Anyone who thinks that "the thing to do" in this situation is construct a  multivariate model in which religiosity and various other characteristics are treated as independent variables, the joint effects of which are partialted out and the "unique" variance of which retained and measured in the predictor coefficients, is dead wrong.

If you agree with what I said a second ago about religion combining in distinct ways with discrete cultural styles, then using a multivariate regression model of this sort will only obscure what these styles are and how religion figures in them. The multivariate regression model measures the contribution of each predictor independently of its covariance with the other predictors.  But in the "heterogeneous indicator of diverse styles" view, religiosity is helping us to form a picture of who sees what and why only as a component of one or another particular combination of attributes.  The covariance of religion with these other indicators is the best measure of that style -- yet that covariance is exactly what is being partialed out of the parameter estimates in a multivariate regression model!

Stanley knows what he's talking about; people who think it makes sense to pile everything up on the right-hand side of a regression & see "what's significant," don't.Under these circumstances, the first-best modeling strategy is a latent-variable one that combines religion and other characteristics as indicators of the relevant styles.
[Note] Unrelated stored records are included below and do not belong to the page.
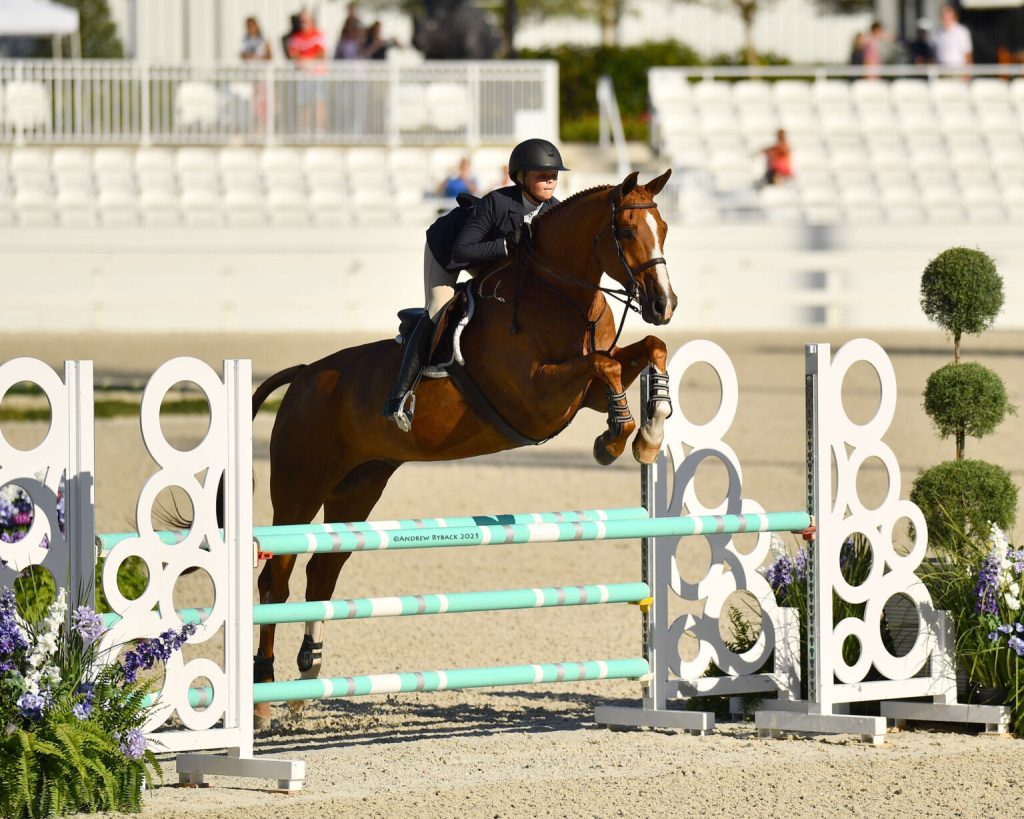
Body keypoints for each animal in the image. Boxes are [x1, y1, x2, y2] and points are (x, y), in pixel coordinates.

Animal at [249, 170, 678, 725]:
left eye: (662, 228)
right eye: (625, 231)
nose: (663, 305)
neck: (561, 294)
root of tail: (303, 376)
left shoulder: (580, 391)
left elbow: (647, 351)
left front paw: (649, 431)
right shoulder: (537, 396)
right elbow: (603, 365)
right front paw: (617, 437)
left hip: (358, 487)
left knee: (322, 572)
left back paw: (306, 679)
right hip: (301, 487)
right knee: (276, 579)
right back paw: (263, 696)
But that's hard to do becaues there really aren't any fully satisfactory (as far as I'm concerned) scaling or data-reduction techniques for mixed, nominal and ordinal plus continuous variables (factor analaysis doesn't work there; "cluster analysis" is not psychometrically valid; latent class analysis combines the variables but assigns each observation to one class, thereby ignoring heterogeneity in the strength of the relevant predispositions).
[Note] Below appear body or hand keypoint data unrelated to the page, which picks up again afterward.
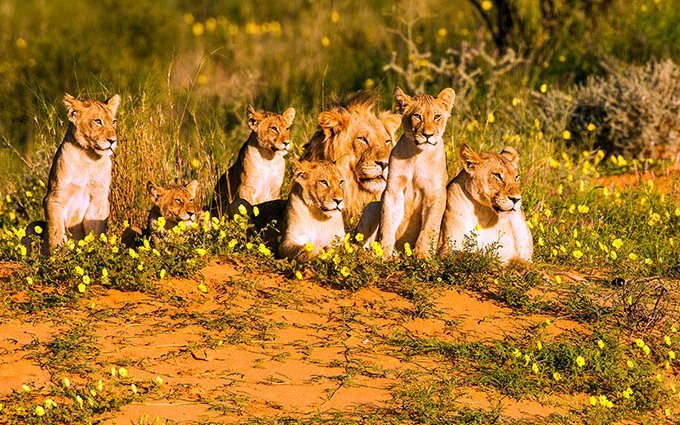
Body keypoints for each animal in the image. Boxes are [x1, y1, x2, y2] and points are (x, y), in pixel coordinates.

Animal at [35, 92, 121, 254]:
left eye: (113, 122)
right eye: (98, 121)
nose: (113, 140)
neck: (89, 159)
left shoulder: (99, 198)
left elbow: (95, 230)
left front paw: (94, 251)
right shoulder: (54, 197)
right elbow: (56, 229)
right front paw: (58, 254)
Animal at [356, 87, 455, 258]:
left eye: (437, 116)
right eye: (417, 116)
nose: (427, 135)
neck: (418, 155)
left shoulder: (435, 192)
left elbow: (429, 227)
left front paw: (422, 255)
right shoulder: (392, 189)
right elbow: (387, 223)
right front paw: (384, 253)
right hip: (372, 206)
The next-best strategy is to form a decent latent-variable measure with indicators that do readily admit of scaling -- like the Likert items that are aggregated in the cultural worldview scales -- and resign oneself to ignoring the other indicators. If one could include them, the latent-variable measure would be even more discerning, but since what is being measured by the aggregate measure without them will correlate appropriately with the omitted indicators, the omitted ones are still "contributing" in an attenuated way, and their omission will not bias the measure. 

Okay.  But the point is that I'm looking only at religion alone here and seeing that it has a kind and degree of predictive power in conjunction with science comprehension that makes me think it is doing things that are too "big" and too interesting for me to keep thinking of it solely as an indicator that really has to be combined with others into appropriate packages before it can help one understand who sees what and why....

So what's going on?!

If people want to speculate on that, go ahead.  But story telling would be boring.  Offer an explanatory hypothesis -- a cogent one -- and specify a testing strategy for it & we'll play "WSMD? JA!"
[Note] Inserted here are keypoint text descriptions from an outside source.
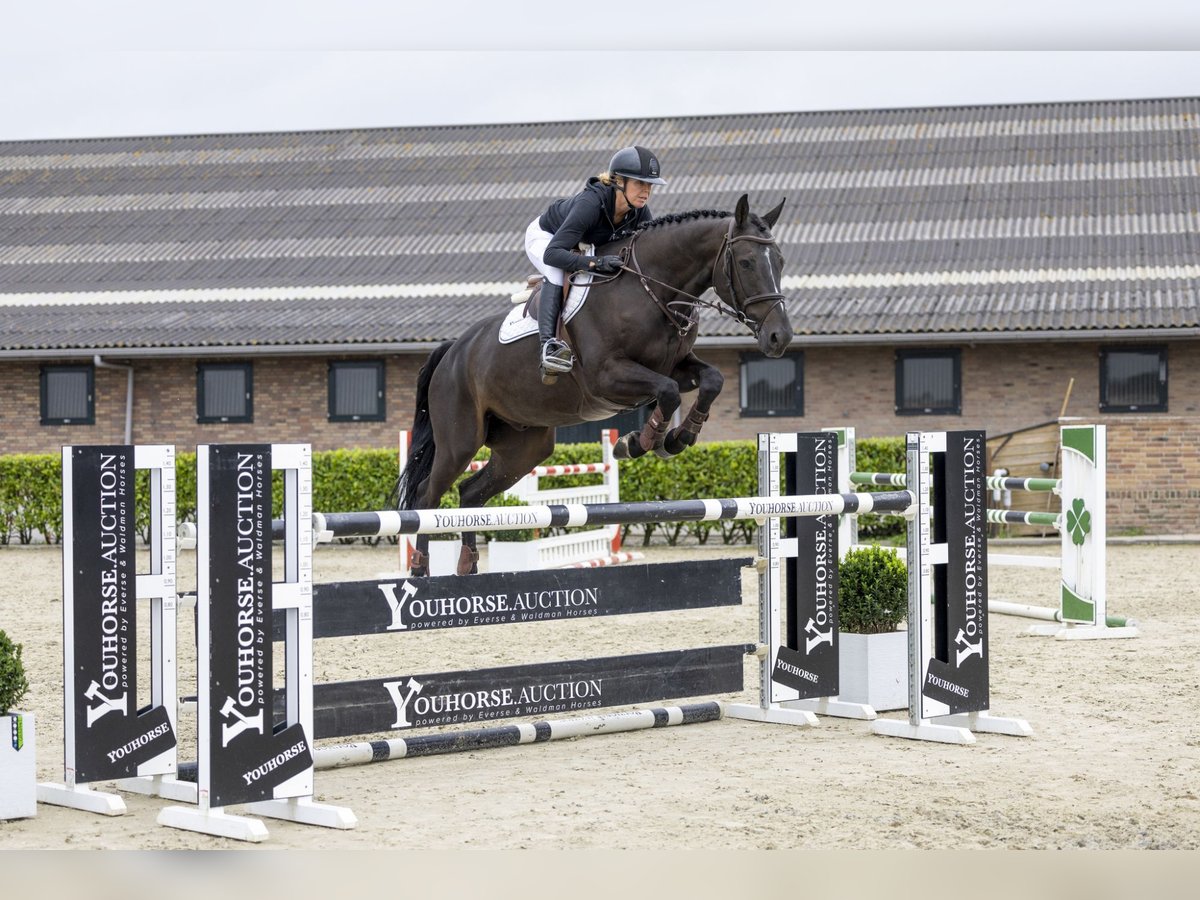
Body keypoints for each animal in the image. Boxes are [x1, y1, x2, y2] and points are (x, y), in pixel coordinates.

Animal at [398, 196, 796, 578]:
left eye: (779, 261)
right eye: (746, 263)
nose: (780, 337)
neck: (650, 288)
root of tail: (453, 350)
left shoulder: (676, 366)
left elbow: (711, 380)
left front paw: (677, 437)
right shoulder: (608, 376)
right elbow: (666, 391)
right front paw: (640, 442)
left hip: (523, 448)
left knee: (470, 493)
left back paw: (467, 565)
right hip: (460, 440)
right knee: (426, 497)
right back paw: (419, 567)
As for the contest, there were multiple good entries (some made on G+, others sent by email, an extremely thoughtful but blatantly contest-rule-violating one on our neighbor site Anomalies & Outliers: Field Notes on a Human Tribe,  and still more hand-delivered by people who had driven to New Haven from Minnesota and Kentucky to be sure that their entries were received on time), but I'm going to declare @Ryan the winner of this episode of "MAPKIA!" 

Ryan figured that religiosity would be negatively (if weakly) correlated with climate-change concern via its status as an indicator of one or another risk-skeptical disposition that admits of even clearer specification.  He also offered that science comprehension would likely just result in "greater the confidence that the risk is high or the risk is low"-- the basic amplification effect I mentioned.

Ryan, your prize is in the mail!  But I do think you should now try to explain why the effect is bigger than I think your hypothesis would have led us to suspect, and tell us what we might observe to corroborate or refute your surmise.